HA Troubleshooting

If you encounter problems with an HA group, refer to this section.

Administration Tasks on HA Groups

Do not attempt to run administrative tasks on an HA group virtual slot (such as changing the CO password or altering partition policies). These virtual slots are intended for cryptographic operations only. It is not possible to use an HA group to make administrative changes to all partitions in the group simultaneously.

Unique Object IDs (OUID)

If two applications using the same HA group modify the same object using different members, the object fingerprint may conflict.

Client-Side Limitations

New features or abilities, or new cryptographic mechanisms added by firmware update, or previously usable mechanisms that become restricted for security reasons, can have an impact on the working of an HA group, when the Client version is older. Luna Clients are "universal" in the sense that they are able to work fully with current Luna HSMs/partitions, and with earlier versions, as well as with cloud crypto solutions (DPoD), but a client version cannot be aware of HSM versions that were not yet developed when the Client was released.

Client-Side Failures

Any failure of the client (such as operating system problems) that does not involve corruption or removal of files, should resolve itself when the client is rebooted.

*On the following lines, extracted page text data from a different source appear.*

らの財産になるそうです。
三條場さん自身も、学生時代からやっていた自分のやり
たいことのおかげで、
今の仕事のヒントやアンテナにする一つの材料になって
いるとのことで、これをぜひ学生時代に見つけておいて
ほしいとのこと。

If the client workstation seems to be working fine otherwise, but you have lost visibility of the HSMs in LunaCM or your client, try the following remedies:

>verify that the Thales drivers are running, and retry

>reboot the client workstation

>restore your client configuration from backup

>re-install Luna HSM Client and re-configure the HA group

Failures Between the HSM Appliance and Client

The only failure that could likely occur between a Luna Network HSM (or multiple HSMs) and a client computer coordinating an HA group is a network failure. In that case, the salient factor is whether the failure occurred near the client or near one (or more) of the Luna Network HSM appliances.

If the failure occurs near the client, and you have not set up port bonding on the client, then the client would lose sight of all HA group members, and the application fails. The application resumes according to its timeouts and error-handling capabilities, and HA resumes automatically if the members reappear within the recovery window that you had set.

If the failure occurs near a Luna Network HSM member of the HA group, then that member disappears from the group until the network failure is cleared, but the client can still see other members, and normal failover occurs.

Effect of PED Operations

PED operations can block some cryptographic operations, so that while a member of an HA group is performing a PED operation, it could appear to the HA group as a failed member. When the PED operation is complete, failover and recovery HA logic are invoked to return the member to normal operation.